On another occasion, he elaborated, “You’ve got fat mothers with their bags of chips sitting in front of the television and saying that thin models are ugly.” Clearly, he went on to imply, fashion had never been meant for them.
Mr. Lagerfeld was no fan of the #MeToo movement, either, inquiring in an explosive 2018 interview why some women took years to publicly share their stories of sexual assault. “I’m fed up with it,” he told Numéro magazine. “What shocks me most in all of this are the starlets who have taken 20 years to remember what happened. Not to mention the fact there are no prosecution witnesses.”

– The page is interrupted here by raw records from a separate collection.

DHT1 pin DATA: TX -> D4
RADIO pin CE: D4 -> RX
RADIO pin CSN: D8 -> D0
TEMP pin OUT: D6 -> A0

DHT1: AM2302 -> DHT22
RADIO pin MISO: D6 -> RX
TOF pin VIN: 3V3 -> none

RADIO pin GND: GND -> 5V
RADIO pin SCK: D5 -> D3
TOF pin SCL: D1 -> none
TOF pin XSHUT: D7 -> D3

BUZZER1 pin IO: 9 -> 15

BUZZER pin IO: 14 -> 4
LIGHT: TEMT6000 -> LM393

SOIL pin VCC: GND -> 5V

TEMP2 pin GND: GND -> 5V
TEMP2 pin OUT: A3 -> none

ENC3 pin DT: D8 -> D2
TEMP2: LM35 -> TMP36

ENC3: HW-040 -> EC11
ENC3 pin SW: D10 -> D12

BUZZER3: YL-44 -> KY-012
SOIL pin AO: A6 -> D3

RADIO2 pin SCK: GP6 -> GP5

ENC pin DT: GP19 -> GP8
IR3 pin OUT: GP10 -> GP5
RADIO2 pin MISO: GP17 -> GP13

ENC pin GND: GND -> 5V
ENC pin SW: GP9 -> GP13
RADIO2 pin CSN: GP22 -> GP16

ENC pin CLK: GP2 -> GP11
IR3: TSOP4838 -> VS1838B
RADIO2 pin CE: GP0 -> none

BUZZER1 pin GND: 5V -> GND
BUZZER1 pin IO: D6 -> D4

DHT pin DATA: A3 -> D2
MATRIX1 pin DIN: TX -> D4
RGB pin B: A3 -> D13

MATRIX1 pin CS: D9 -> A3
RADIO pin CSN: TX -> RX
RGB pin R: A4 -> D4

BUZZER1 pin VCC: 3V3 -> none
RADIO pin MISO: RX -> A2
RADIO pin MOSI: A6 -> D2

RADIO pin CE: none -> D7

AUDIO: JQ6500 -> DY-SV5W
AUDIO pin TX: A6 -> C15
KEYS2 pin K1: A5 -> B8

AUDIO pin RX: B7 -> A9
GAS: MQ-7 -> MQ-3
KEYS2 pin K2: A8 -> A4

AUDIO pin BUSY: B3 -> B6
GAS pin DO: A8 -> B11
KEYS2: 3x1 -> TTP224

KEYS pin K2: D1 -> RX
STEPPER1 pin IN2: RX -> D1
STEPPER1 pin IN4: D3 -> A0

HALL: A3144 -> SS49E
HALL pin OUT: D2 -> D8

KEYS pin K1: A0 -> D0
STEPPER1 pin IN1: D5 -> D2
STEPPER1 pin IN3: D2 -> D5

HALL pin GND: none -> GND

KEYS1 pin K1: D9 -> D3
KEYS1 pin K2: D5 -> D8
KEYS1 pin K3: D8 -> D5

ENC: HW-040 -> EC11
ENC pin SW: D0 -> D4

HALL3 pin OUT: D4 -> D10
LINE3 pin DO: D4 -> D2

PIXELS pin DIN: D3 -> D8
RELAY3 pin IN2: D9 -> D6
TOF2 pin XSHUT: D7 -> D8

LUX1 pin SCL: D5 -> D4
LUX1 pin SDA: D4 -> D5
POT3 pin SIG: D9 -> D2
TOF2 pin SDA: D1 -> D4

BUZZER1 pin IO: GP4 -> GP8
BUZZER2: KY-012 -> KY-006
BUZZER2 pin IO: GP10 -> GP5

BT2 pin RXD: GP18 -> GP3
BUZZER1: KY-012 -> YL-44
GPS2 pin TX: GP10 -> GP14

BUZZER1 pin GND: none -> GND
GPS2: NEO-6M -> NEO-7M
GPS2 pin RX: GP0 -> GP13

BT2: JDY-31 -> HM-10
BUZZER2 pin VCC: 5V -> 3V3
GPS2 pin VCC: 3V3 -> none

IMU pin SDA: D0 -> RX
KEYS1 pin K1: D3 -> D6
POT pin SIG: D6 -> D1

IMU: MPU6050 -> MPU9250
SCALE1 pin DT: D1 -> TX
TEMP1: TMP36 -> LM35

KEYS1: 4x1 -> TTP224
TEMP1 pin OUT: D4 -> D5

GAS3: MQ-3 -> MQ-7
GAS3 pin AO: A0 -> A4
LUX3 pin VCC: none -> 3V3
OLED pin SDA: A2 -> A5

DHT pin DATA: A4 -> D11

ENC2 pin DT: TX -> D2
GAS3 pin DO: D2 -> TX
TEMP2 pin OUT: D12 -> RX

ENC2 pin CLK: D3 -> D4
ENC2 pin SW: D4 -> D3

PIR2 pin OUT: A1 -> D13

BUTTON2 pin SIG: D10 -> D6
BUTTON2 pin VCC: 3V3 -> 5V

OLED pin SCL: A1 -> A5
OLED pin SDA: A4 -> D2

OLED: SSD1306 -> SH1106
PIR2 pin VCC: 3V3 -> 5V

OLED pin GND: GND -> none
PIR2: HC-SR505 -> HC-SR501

Gay marriage was another target. “I’m against it for a very simple reason,” he said in 2010. “In the ’60s, they all said we had the right to the difference. And now, suddenly, they want a bourgeois life.”
Few revered icons were spared his disdain. In an interview with New York magazine, he said of Diana, Princess of Wales, “She was pretty and she was sweet, but she was stupid.” Nor did he hold back on Andy Warhol: “I shouldn’t say this, but physically, he was quite repulsive.”
He admired Kate Middleton, but not her sister, Pippa, saying that he didn’t like her face and that “she should only show her back.” As for Lana Del Rey, “Is she a construct with all her implants?”
Mr. Lagerfeld could often be as hard on himself.
He claimed that he had no vaunted ideals. “My only ambition,” he said, “is to wear size 28 jeans.” He would write no memoirs: “I have nothing to say,” he stated flatly. And, as he hinted, contentment often eluded him.
As he said, “I’m a kind of fashion nymphomaniac who never gets an orgasm.”